Recently the state Senate and House are renewing an expiring $1 million grant that paid salaries for ten Lawrence police officers, and added another $1 million to allow the city to hire even more.

Mayor Rivera is cautious on the hiring of new Police Officers with the $2 million dollars, and he should be.  Two million dollars would be more of an expense on the city’s budget.  Although many legislators see funding for additional public safety position as a benefit, it is only a benefit when a city or town can actually produce a budget from its tax base.  Lawrence’s tax base is not big as it should be and it won’t see any significant increases due to the fact that there is no growth, no large vacant land for expansion of businesses and is currently under a sea of debt, specifically unfunded liabilities and loans.  Simply put, the city’s unfunded liabilities are catastrophic for future taxpayers and economic growth.

In accepting a temporary grant or temporary state funding for any job position, the City of Lawrence would actually be spending much more money than the $2 million dollars.  The actual $2 million dollars would probably be more like $25 million dollars of spending.  Of course, we are not stating that the city would spend $25 million in one year to make the $2 million dollars a reality in public safety.  However, what many politicians and leaders do not take into account is the amount of money that needs to be paid into the Lawrence retirement of every new hire; not only for one year but if the city agrees to continue funding the safety position they are looking for long term liability debts.

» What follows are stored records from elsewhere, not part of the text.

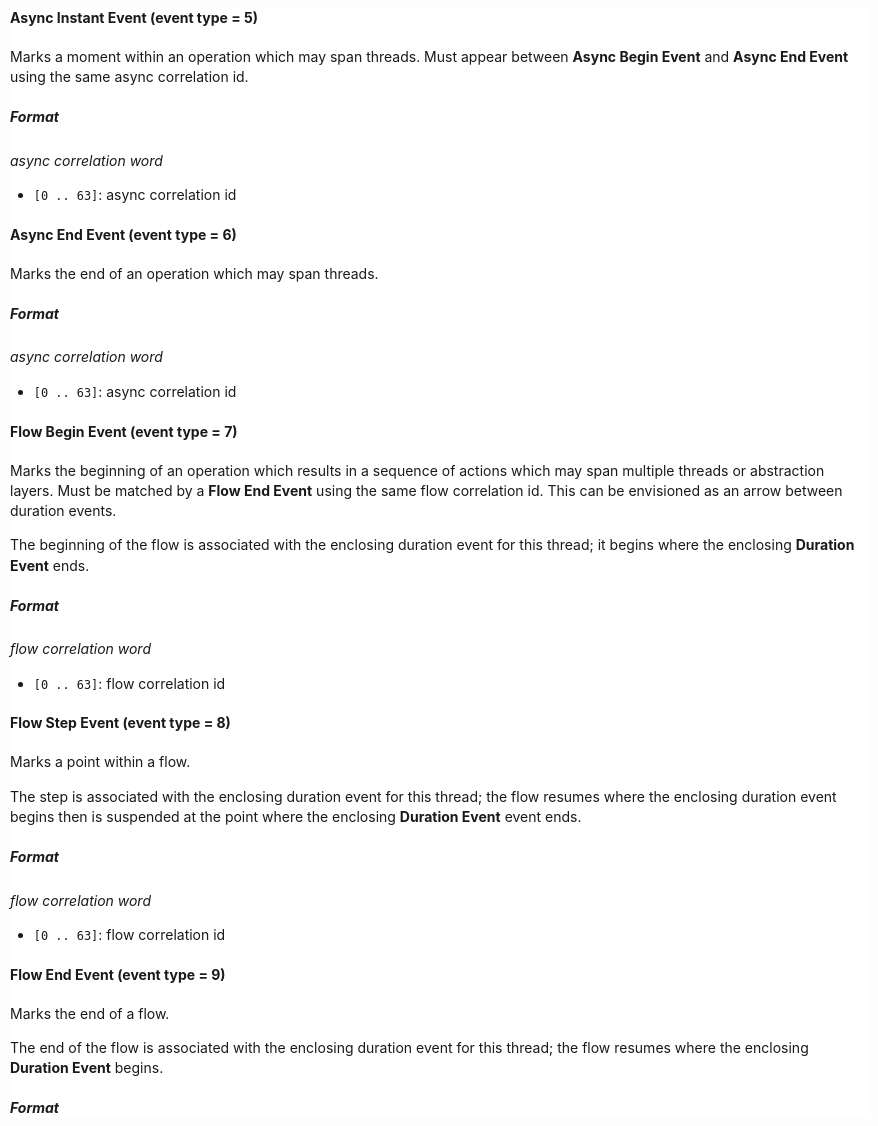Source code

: #### Async Instant Event (event type = 5)

Marks a moment within an operation which may span threads.  Must appear
between **Async Begin Event** and **Async End Event** using the same async
correlation id.

##### Format

_async correlation word_
- `[0 .. 63]`: async correlation id

#### Async End Event (event type = 6)

Marks the end of an operation which may span threads.

##### Format

_async correlation word_
- `[0 .. 63]`: async correlation id

#### Flow Begin Event (event type = 7)

Marks the beginning of an operation which results in a sequence of actions
which may span multiple threads or abstraction layers.  Must be matched by a
**Flow End Event** using the same flow correlation id.  This can be envisioned
as an arrow between duration events.

The beginning of the flow is associated with the enclosing duration event
for this thread; it begins where the enclosing **Duration Event** ends.

##### Format

_flow correlation word_
- `[0 .. 63]`: flow correlation id

#### Flow Step Event (event type = 8)

Marks a point within a flow.

The step is associated with the enclosing duration event for this thread;
the flow resumes where the enclosing duration event begins then is suspended
at the point where the enclosing **Duration Event** event ends.

##### Format

_flow correlation word_
- `[0 .. 63]`: flow correlation id

#### Flow End Event (event type = 9)

Marks the end of a flow.

The end of the flow is associated with the enclosing duration event for this
thread; the flow resumes where the enclosing **Duration Event** begins.

##### Format
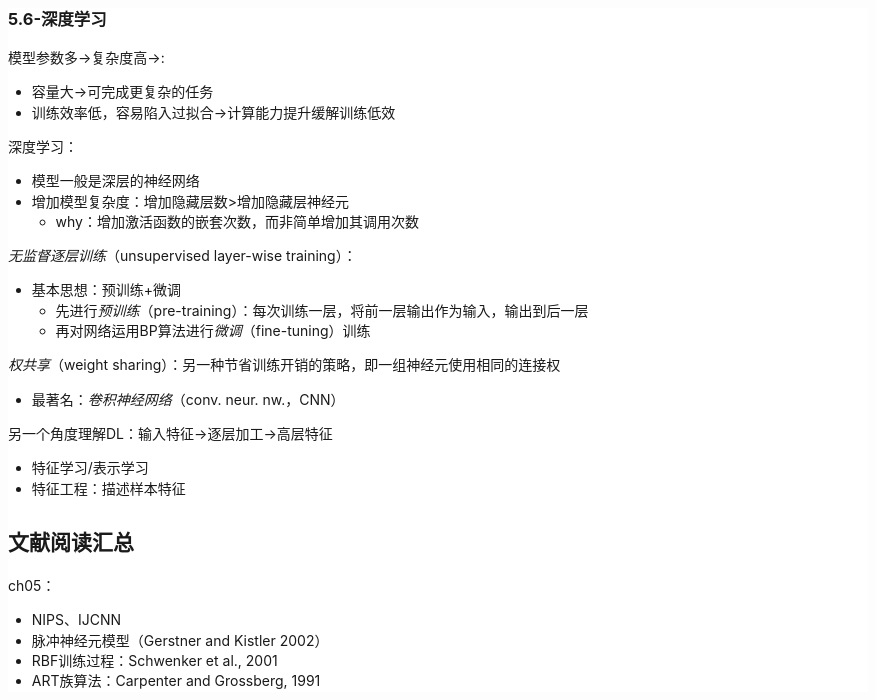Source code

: ### 5.6-深度学习

模型参数多->复杂度高->:
- 容量大->可完成更复杂的任务
- 训练效率低，容易陷入过拟合->计算能力提升缓解训练低效

深度学习：
- 模型一般是深层的神经网络
- 增加模型复杂度：增加隐藏层数>增加隐藏层神经元
	- why：增加激活函数的嵌套次数，而非简单增加其调用次数

*无监督逐层训练*（unsupervised layer-wise training）：
- 基本思想：预训练+微调
	- 先进行*预训练*（pre-training）：每次训练一层，将前一层输出作为输入，输出到后一层
	- 再对网络运用BP算法进行*微调*（fine-tuning）训练

*权共享*（weight sharing）：另一种节省训练开销的策略，即一组神经元使用相同的连接权
- 最著名：*卷积神经网络*（conv. neur. nw.，CNN）

另一个角度理解DL：输入特征->逐层加工->高层特征
- 特征学习/表示学习
- 特征工程：描述样本特征

## 文献阅读汇总



ch05：
- NIPS、IJCNN
- 脉冲神经元模型（Gerstner and Kistler 2002）
- RBF训练过程：Schwenker et al., 2001
- ART族算法：Carpenter and Grossberg, 1991
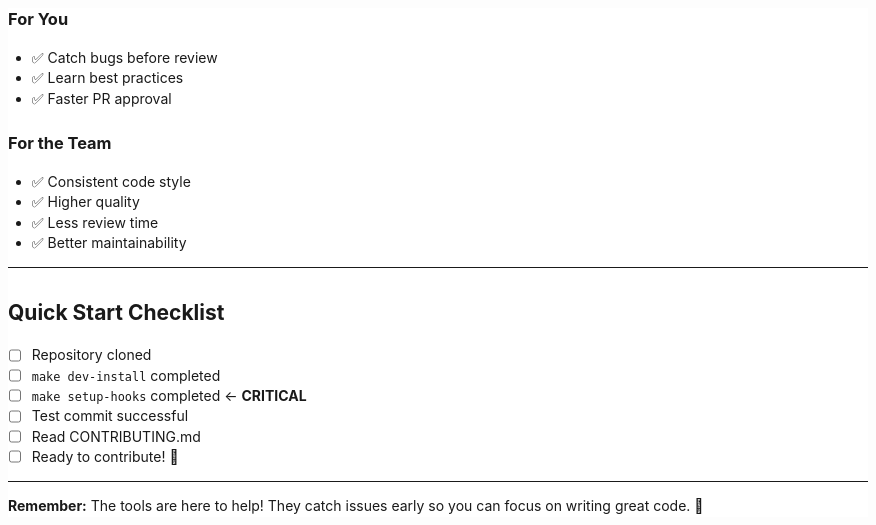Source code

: ### For You
- ✅ Catch bugs before review
- ✅ Learn best practices
- ✅ Faster PR approval

### For the Team
- ✅ Consistent code style
- ✅ Higher quality
- ✅ Less review time
- ✅ Better maintainability

---

## Quick Start Checklist

- [ ] Repository cloned
- [ ] `make dev-install` completed
- [ ] `make setup-hooks` completed ← **CRITICAL**
- [ ] Test commit successful
- [ ] Read CONTRIBUTING.md
- [ ] Ready to contribute! 🚀

---

**Remember:** The tools are here to help! They catch issues early so you can focus on writing great code. 💪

The unfunded liability for the City of Lawrence stands at over 1/3 of a billion dollars.  According to Budget and Finance Director Mark Ianello before the City Council on June 3rd, over $300 million will be required, and this is just for active employees’ future liability.  Another $300 for retirees is in order.  These are just projected based on the lower end of the valuation. The more employees are hired (the higher the amount of people in the City’s workforce) will increase these unfunded liability numbers by millions.  This year’s contribution totaled out to be over $28 million dollars (the OPEB Cost for FY2014).

I spoke to Mr. Ianello the next day to confirm my figures and he told me something different.  He said that as of January 1, 2014, the liability has been reduced to $210,203,000, contrary to what he said the night before.

How did Lawrence get into this situation?  Well, let’s start out by stating that in the past, the City of Lawrence hired awful Budget Directors and Comptrollers.  Lawrence, as most cities in the United States, has made it a practice to pay as you go, and was not serious about paying more into the unfunded liability portion of its obligations.

The most undeniable factor is that many past mayors made agreements with its unions about including most benefits over the union members’ salary.  Salary is what is utilized to calculated retirement and future unfunded liabilities, plus future health and dental expenses.  At this moment some unions agreed with the City to include vehicle and gas allowance into their salary.  Police and Fire union have agreed with the City to include their percentage based longevity payments into the salary as well.  The calculation of salary is one part of what affects the OPEB contributions (Other Post Employment Benefits).  The unions know it and take full advantage of it.  Previous mayors have made deals with unions that the city cannot continue to sustain.

The more workers the City hires or if City leaders agree to include benefits of union agreements into bottom line salaries the more the unfunded liabilities grow and the possibility that will take the taxpayers pass the year 2040 to fund those liabilities.  However, Mr. Ianello doesn’t think the new hires will affect negatively that amount because new employees will be paying higher withholding of 11% (9% = 2% over $30,000) which means that they will be contributing to their retirement the correct amount.

According to the City of Lawrence’s assumptions, these unfunded liabilities were on track to disappear by 2040 but it has been reduced to 2038.  The reason for the change is that the City was paying retirement benefits for employees of the Water Department, Cemetery and Airport which are Enterprise Funds and should have been paying for that.  When the City charged back those expenses, the liability was reduced to 2038.

According to a State Budget Crisis Task Force, “The ratio of active public employees to retirees has fallen drastically.  Today it is 1.75 to 1; in 1950, it was 7 to 1. This means that a loss in pension investments has three times the impact on local budgets than 40 years ago.”  Forty years ago, the City of Lawrence had more employees on its books than today.  We will see even less employees in the future.

So when you ask yourself that you wish the City had more employees, just think of the future liability and all the money that could be used for other purposes such as new parks, streets, led lighting, senior and youth centers, better transportation systems, solar and Wi-Fi friendly city.

So $2 million to add more police officers will definitely be a larger expense on the back side of it all.  Politicians don’t care of these unfunded liabilities.  They just want to look good now and let someone else deal with the future issues when they get to that bridge.